### PROBLEM REQUIREMENTS:
Each line in the entries below that holds the word "remainder" belongs in the answer.

### ENTRIES SUPPLIED:

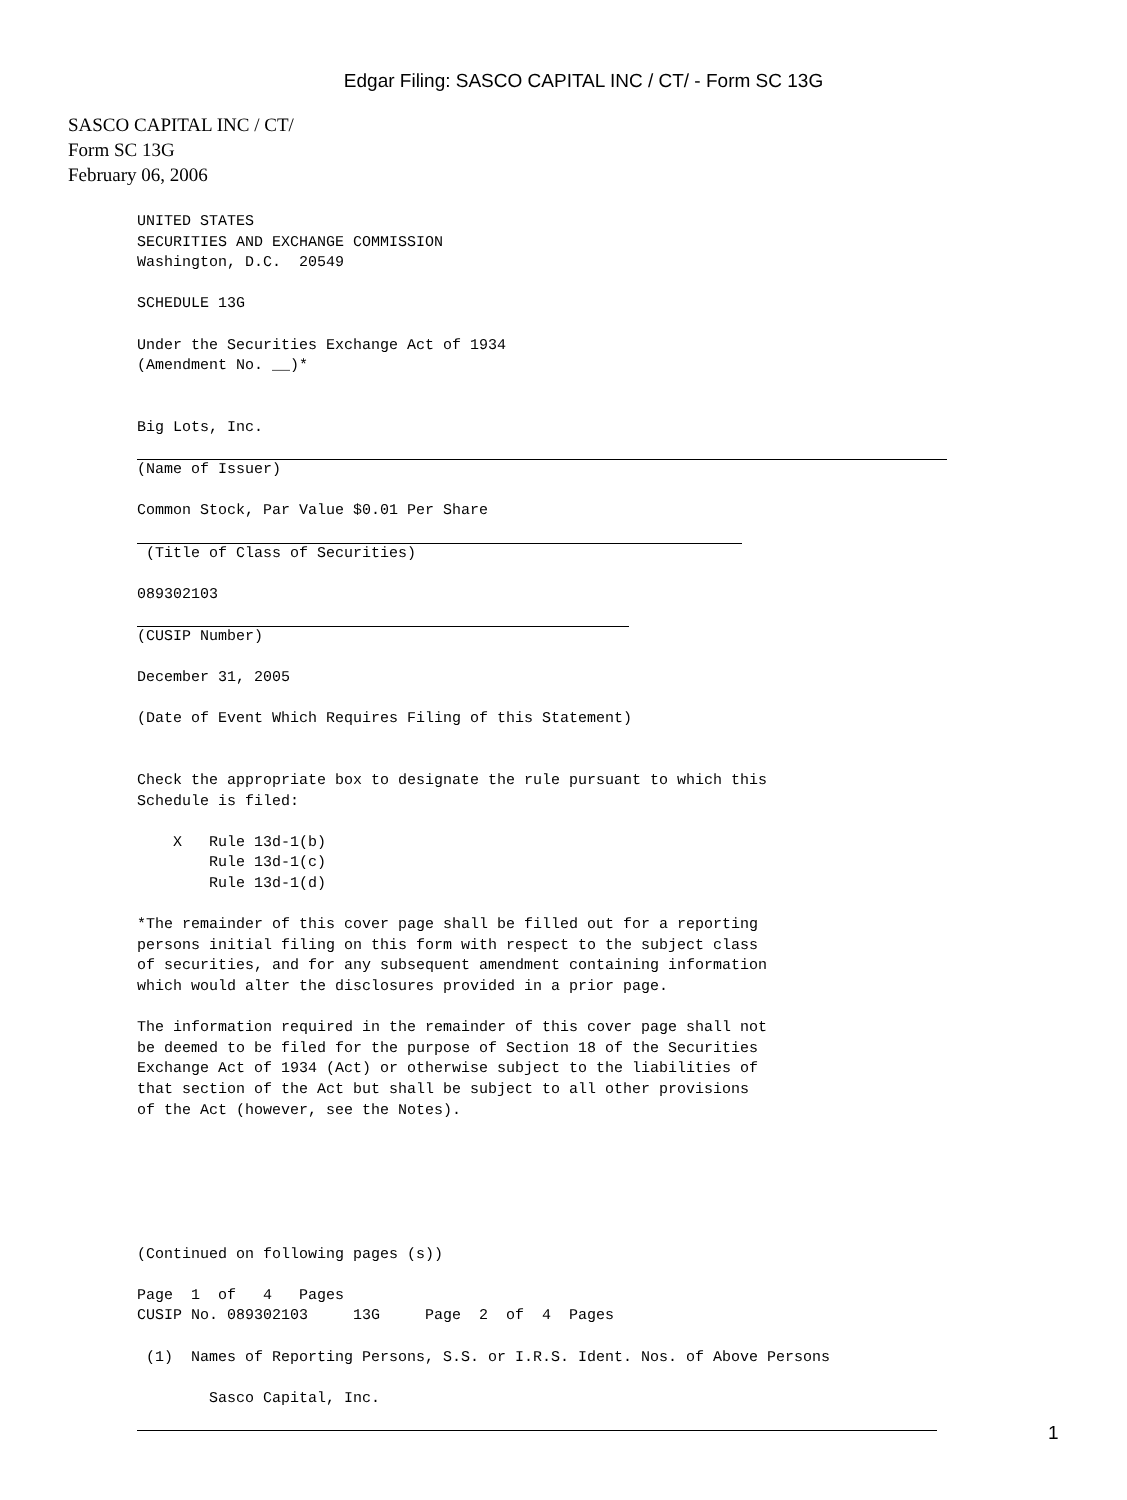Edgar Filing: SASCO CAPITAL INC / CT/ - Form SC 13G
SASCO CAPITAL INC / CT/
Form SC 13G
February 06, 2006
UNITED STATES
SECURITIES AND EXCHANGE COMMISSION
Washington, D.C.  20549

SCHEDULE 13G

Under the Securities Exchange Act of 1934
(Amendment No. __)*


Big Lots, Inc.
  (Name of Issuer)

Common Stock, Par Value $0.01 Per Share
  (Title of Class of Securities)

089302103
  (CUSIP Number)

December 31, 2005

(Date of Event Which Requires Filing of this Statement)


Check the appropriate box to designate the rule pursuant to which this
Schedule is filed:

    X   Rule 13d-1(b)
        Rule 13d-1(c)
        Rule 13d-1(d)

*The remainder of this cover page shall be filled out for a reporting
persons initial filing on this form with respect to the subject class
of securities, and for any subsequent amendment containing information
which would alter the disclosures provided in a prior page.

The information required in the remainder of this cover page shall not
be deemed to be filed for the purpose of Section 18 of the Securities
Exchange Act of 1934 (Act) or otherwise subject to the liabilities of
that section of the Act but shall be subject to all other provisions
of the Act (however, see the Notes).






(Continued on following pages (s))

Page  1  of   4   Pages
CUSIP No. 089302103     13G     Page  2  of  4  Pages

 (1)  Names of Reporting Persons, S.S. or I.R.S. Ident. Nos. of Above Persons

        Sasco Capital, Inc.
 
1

### EXERCISE ANSWER:
*The remainder of this cover page shall be filled out for a reporting
The information required in the remainder of this cover page shall not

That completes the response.